Jung S, Rosini JM, Nomura JT, Caplan RJ, Raser-Schramm J

J Stroke Cerebrovasc Dis 2019 Dec;28(12):104329

PMID: 31607439


BACKGROUND AND PURPOSE: The timely administration of thrombolytic therapy for acute ischemic stroke has been associated with good functional outcomes. Current guidelines recommend alteplase administration within 60 minutes in 75% of eligible patients and within 45 minutes in 50% of patients. There is limited evidence guiding these measures and their effect on outcomes. We report a single-center, retrospective assessment of the safety and efficacy of alteplase treatment within 45 minutes.

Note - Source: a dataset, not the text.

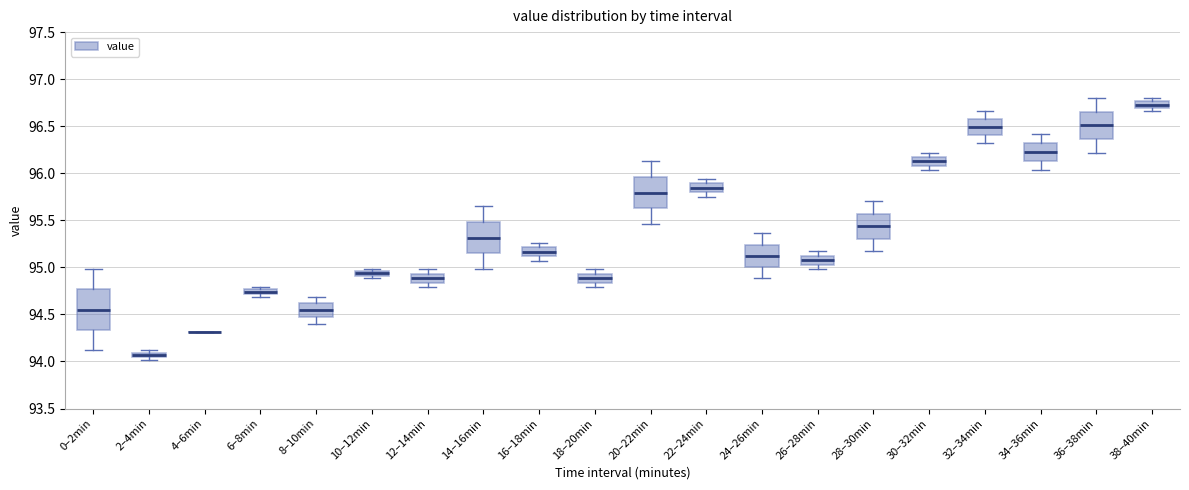

Comparing the boxes themselves (not the whiskers), which one is the tallest?

0–2min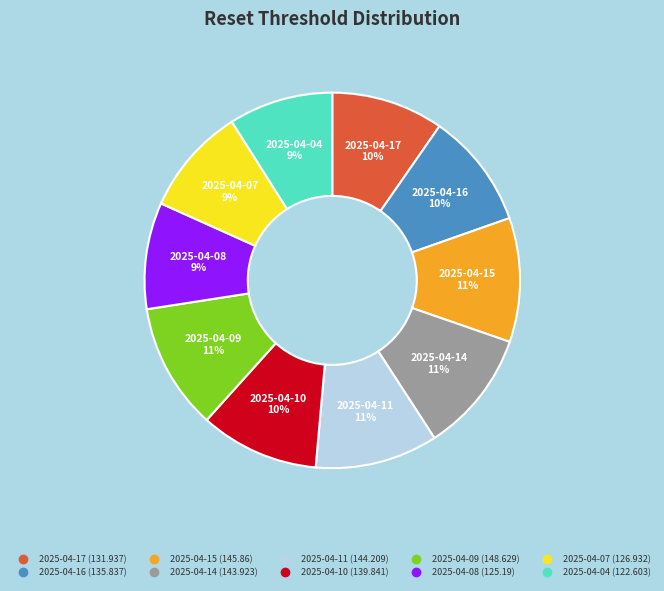

To the nearest percent, what is the difference between the 2025-04-04 and 2025-04-14 slice percentages?

2%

METHODS: Five hundred and eighty-six patients were treated with alteplase in our emergency departments (EDs) between January 2014 and October 2016; 368 patients were included for analysis. Multivariate regression analysis was used to assess the association between door-to-alteplase (DTA) times and 90-day modified Rankin scale (mRS) scores. Incidence of intracerebral hemorrhage (ICH) was also documented.

RESULTS: The median DTA time was 29 minutes versus 64 minutes in the DTA less than or equal to 45 minutes arm and more than 45 minutes arm, respectively. The primary outcome of 90-day mRS 0-1 was achieved in 56% of patients in the less than or equal to 45 minutes group versus 58% in more than 45 minutes group (P = .67). Odds of achieving mRS 0-1 were not significantly impacted by DTA times. In the multivariate regression analysis, patient characteristics associated with achieving mRS 0-1 were: younger age, male sex, not requiring intubation in the ED, and without prior history of hypertension, atrial fibrillation, or stroke. There was no significant difference in rates of ICH for patients less than or equal to 45 minutes versus more than 45 minutes.

CONCLUSIONS: Rapid administration of alteplase was not associated with significantly better outcomes nor increased risk of ICH. Conclusions about efficacy are limited due to the retrospective nature of the study, small sample size, and incomplete data points.